Electrostatic potential through charge-integration

This project aims to measure the electrostatic potential of crystalline compounds using electron diffraction. The JUNGFRAU hybrid pixel detector is crucial, combining charge integration with low noise and a wide dynamic range. This allows precise 3D electron diffraction, unveiling hidden structural details. The project develops advanced data acquisition procedures, ensuring high-quality data independent of systematic errors. By combining charge integration with these procedures, the electrostatic potential of chemical compounds can be measured accurately. The electrostatic potential is a fundamental property providing insights into molecule interactions. This method significantly expands the range of analyzable compounds. Applying it to the zeolite catalyst ZSM5 and the anti-cancer drug KP1339 demonstrates its broad applicability. The goal is to develop targeted drugs and more efficient catalysts by understanding the atomic world through electrostatic potential measurements.

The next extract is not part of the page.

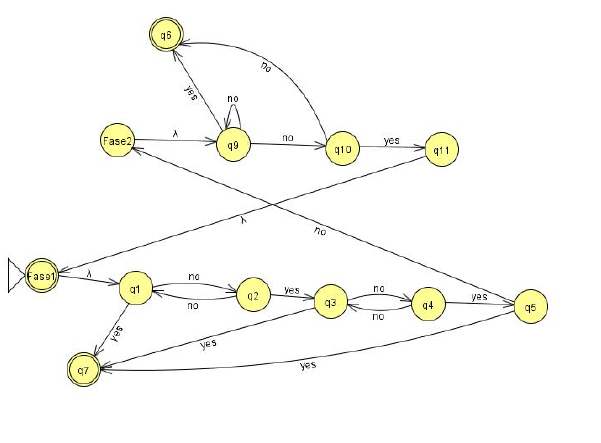
states “q7”and “q12”spell the end of the game. The state passages “yes”and “no”are the occurrences of the events represented by the states diagram.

An electron diffractometer makes possible what no microscope can do: you can measure the arrangement of individual atoms within chemicals and materials. In contrast to an X-ray diffractometer, electrons not only "see" the position, but also the most important property with which molecules are in contact with their environment: their electrostatic potential. It's not hard to imagine that this measurement requires the highest level of precision. The JUNGFRAU detector, a development of the PSI detector group, delivers exactly this precision. This project has exhausted its capabilities and thus created an instrument that gives science completely new views into the world of the smallest. An important aspect of the project was the operability of the diffractometer, so that the new technology is available to as many research groups as possible. This was achieved through an application that combines intuition with the expert knowledge of crystallographers. This made it possible to study a wide range of very different substances and to determine both their structure and their electrostatic potential, for example from a drug, from tartar found in a wine glass, and from a catalyst that helps break down harmful greenhouse gases.